Drunken Bee

by Metamorphmigus



Category: Invader Zim
Genre: Drunken Aliens, M/M, angsty fluff, late night visits
Language: English
Status: Completed
Published: 2021-03-11
Updated: 2021-03-11
Packaged: 2021-03-18 04:27:35
Rating: Teen And Up Audiences
Warnings: Creator Chose Not To Use Archive Warnings
Chapters: 1
Words: 2,378
Publisher: archiveofourown.org
Story URL: https://archiveofourown.org/works/29977365
Author URL: https://archiveofourown.org/users/Metamorphmigus/pseuds/Metamorphmigus
Summary: Did you know that Bee's can get drunk? Yup! If they drink fermented nectar they can get drunk and make alcoholic honey, which the hive certainly doesn't want. So the hive employs workers at the entrance's to stop any drunks from entering. They shoo them away to sleep it off somewhere, even going so far as to tear off legs as punishment! Talk about strict! What does that have to do with the story you ask? Well, Zim can't get in his house. You can guess why.
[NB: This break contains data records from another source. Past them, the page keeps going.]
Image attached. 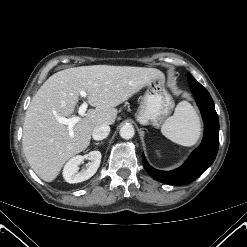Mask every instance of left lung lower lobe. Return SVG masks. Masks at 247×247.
<instances>
[{"instance_id": "1", "label": "left lung lower lobe", "mask_w": 247, "mask_h": 247, "mask_svg": "<svg viewBox=\"0 0 247 247\" xmlns=\"http://www.w3.org/2000/svg\"><path fill=\"white\" fill-rule=\"evenodd\" d=\"M188 81L204 120V137L201 145L180 168L173 171L154 169L143 155L146 171L154 179L172 185L188 184L199 177L214 162L219 147V119L213 100L208 91L193 76L188 77Z\"/></svg>"}]
</instances>
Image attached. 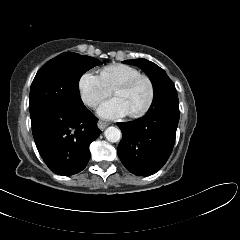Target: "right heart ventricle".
Returning <instances> with one entry per match:
<instances>
[{"instance_id": "right-heart-ventricle-1", "label": "right heart ventricle", "mask_w": 240, "mask_h": 240, "mask_svg": "<svg viewBox=\"0 0 240 240\" xmlns=\"http://www.w3.org/2000/svg\"><path fill=\"white\" fill-rule=\"evenodd\" d=\"M140 75L141 72L138 69L122 63L108 65L100 72L101 78L111 89H115L119 84Z\"/></svg>"}]
</instances>
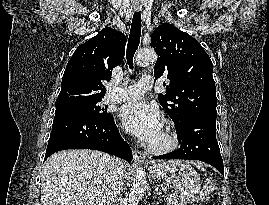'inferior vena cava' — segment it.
I'll use <instances>...</instances> for the list:
<instances>
[{"mask_svg":"<svg viewBox=\"0 0 269 205\" xmlns=\"http://www.w3.org/2000/svg\"><path fill=\"white\" fill-rule=\"evenodd\" d=\"M107 185L100 205H116L124 186V165L118 158H111L108 162Z\"/></svg>","mask_w":269,"mask_h":205,"instance_id":"inferior-vena-cava-1","label":"inferior vena cava"}]
</instances>
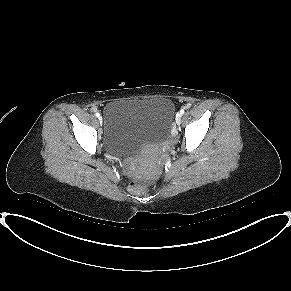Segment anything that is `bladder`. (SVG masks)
<instances>
[{
  "label": "bladder",
  "mask_w": 291,
  "mask_h": 291,
  "mask_svg": "<svg viewBox=\"0 0 291 291\" xmlns=\"http://www.w3.org/2000/svg\"><path fill=\"white\" fill-rule=\"evenodd\" d=\"M173 115L174 104L164 97L110 102L101 120L104 147L113 155H131L143 145L164 139Z\"/></svg>",
  "instance_id": "1"
}]
</instances>
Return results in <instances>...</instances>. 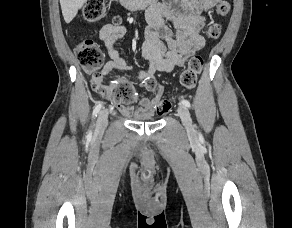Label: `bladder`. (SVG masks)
Wrapping results in <instances>:
<instances>
[{
    "instance_id": "bladder-1",
    "label": "bladder",
    "mask_w": 292,
    "mask_h": 228,
    "mask_svg": "<svg viewBox=\"0 0 292 228\" xmlns=\"http://www.w3.org/2000/svg\"><path fill=\"white\" fill-rule=\"evenodd\" d=\"M133 119L139 122H151L155 120V118L152 116H142V115L134 116Z\"/></svg>"
}]
</instances>
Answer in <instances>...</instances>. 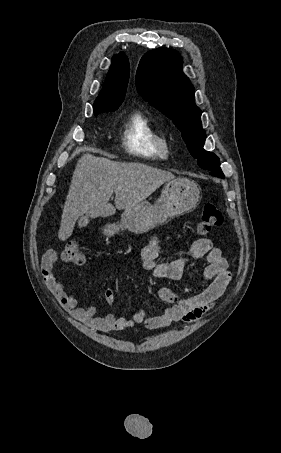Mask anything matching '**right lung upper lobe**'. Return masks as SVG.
Wrapping results in <instances>:
<instances>
[{"label":"right lung upper lobe","mask_w":281,"mask_h":453,"mask_svg":"<svg viewBox=\"0 0 281 453\" xmlns=\"http://www.w3.org/2000/svg\"><path fill=\"white\" fill-rule=\"evenodd\" d=\"M129 75L128 58L123 52L115 55L104 86L94 102V115L118 109L125 98Z\"/></svg>","instance_id":"obj_1"}]
</instances>
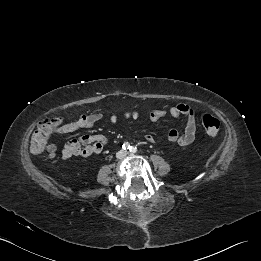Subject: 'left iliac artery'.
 <instances>
[{
	"mask_svg": "<svg viewBox=\"0 0 261 261\" xmlns=\"http://www.w3.org/2000/svg\"><path fill=\"white\" fill-rule=\"evenodd\" d=\"M130 152H132V153H136V152H137V148H136V147H133V146H131V148H130Z\"/></svg>",
	"mask_w": 261,
	"mask_h": 261,
	"instance_id": "44dca946",
	"label": "left iliac artery"
}]
</instances>
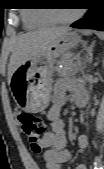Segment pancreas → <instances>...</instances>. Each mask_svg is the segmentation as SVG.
<instances>
[{"instance_id": "1", "label": "pancreas", "mask_w": 104, "mask_h": 169, "mask_svg": "<svg viewBox=\"0 0 104 169\" xmlns=\"http://www.w3.org/2000/svg\"><path fill=\"white\" fill-rule=\"evenodd\" d=\"M63 68L58 70V74L61 78L68 77L69 75H74L81 68L80 60L72 58V54L68 53L63 55L62 59Z\"/></svg>"}]
</instances>
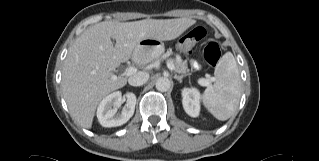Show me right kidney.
<instances>
[{"label":"right kidney","instance_id":"obj_1","mask_svg":"<svg viewBox=\"0 0 319 161\" xmlns=\"http://www.w3.org/2000/svg\"><path fill=\"white\" fill-rule=\"evenodd\" d=\"M126 104L121 113H117L118 107L123 101ZM136 105V96L128 92L125 98L119 91L106 96L99 104L97 109V118L103 127H117L125 124L134 114Z\"/></svg>","mask_w":319,"mask_h":161}]
</instances>
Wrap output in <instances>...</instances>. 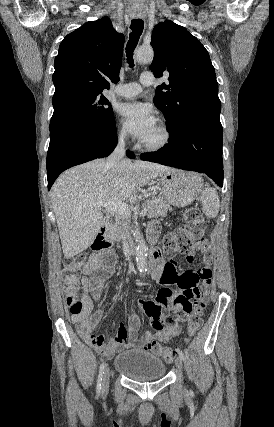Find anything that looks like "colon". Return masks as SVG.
Masks as SVG:
<instances>
[{
	"instance_id": "obj_1",
	"label": "colon",
	"mask_w": 274,
	"mask_h": 427,
	"mask_svg": "<svg viewBox=\"0 0 274 427\" xmlns=\"http://www.w3.org/2000/svg\"><path fill=\"white\" fill-rule=\"evenodd\" d=\"M186 223L181 226H174L171 232L164 237L162 252L175 253L176 248H188L197 242L198 236H204L205 222L201 211L196 207H189L185 211ZM83 262L81 255L68 258L63 264L65 273L66 305L72 315H80L83 311V304L78 290L79 265ZM159 292V291H158ZM206 309H197L192 317H188L190 328L186 331L187 336L181 338L182 346H191L192 340L196 339V334L203 329V318H206ZM150 350H154L155 356L159 359H168L169 363L175 362V357L171 356L170 347H160L159 341H149L146 345Z\"/></svg>"
}]
</instances>
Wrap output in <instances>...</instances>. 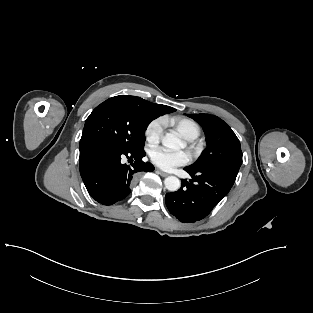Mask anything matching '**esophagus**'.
I'll use <instances>...</instances> for the list:
<instances>
[{"instance_id":"1","label":"esophagus","mask_w":313,"mask_h":313,"mask_svg":"<svg viewBox=\"0 0 313 313\" xmlns=\"http://www.w3.org/2000/svg\"><path fill=\"white\" fill-rule=\"evenodd\" d=\"M157 173L160 174L162 177H167L169 174L166 172H163L161 170H157Z\"/></svg>"}]
</instances>
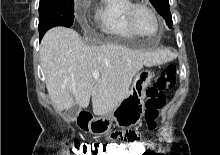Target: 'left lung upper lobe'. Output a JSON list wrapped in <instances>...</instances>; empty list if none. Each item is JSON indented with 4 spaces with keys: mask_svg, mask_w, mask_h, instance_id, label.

And you can guess where he goes.
Relationships: Dib/Zim (Invader Zim)
Comments: 14
Kudos: 58





	Drunken Bee

Tap Tap 

Tap Tap Tap

Tap Tap

Dib rolled over in his bed, groaning in his fitful slumber. He was still for a moment until his conscious brain realized that the sound had been real and coming from his room. Sitting up carefully, he gave the room a cursory scan as he tried to push his hair away from his face. It was in a partial glow composed of various computer components and the ghosty glow night light on his bedpost. The rest was in deep shadow. All of the electronics gave off the steady thrum of fans, or the occasional beep. Nothing like what he had heard.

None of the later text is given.